Entries provided Start Marker
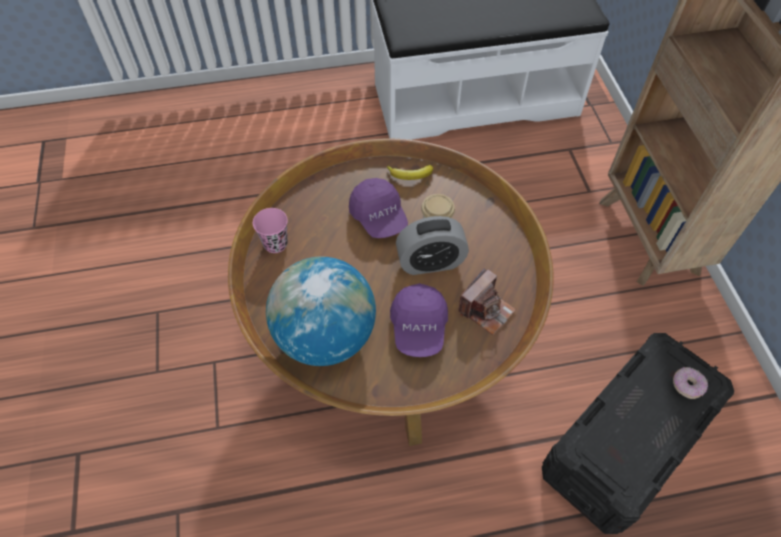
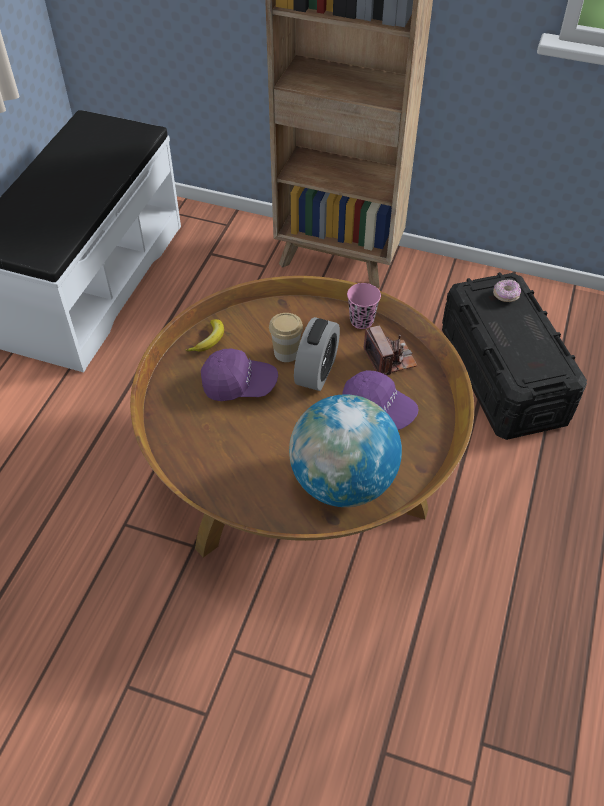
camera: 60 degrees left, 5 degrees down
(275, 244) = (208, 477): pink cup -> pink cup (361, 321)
Entries provided End Marker
Entries provided Start Marker
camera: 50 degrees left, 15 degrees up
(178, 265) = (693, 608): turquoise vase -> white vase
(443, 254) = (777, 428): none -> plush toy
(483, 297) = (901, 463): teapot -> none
Entries provided End Marker
Go through the data above and find the lines with the word "none". Copy each of those lines.

= Answer to this task =
(443, 254) = (777, 428): none -> plush toy
(483, 297) = (901, 463): teapot -> none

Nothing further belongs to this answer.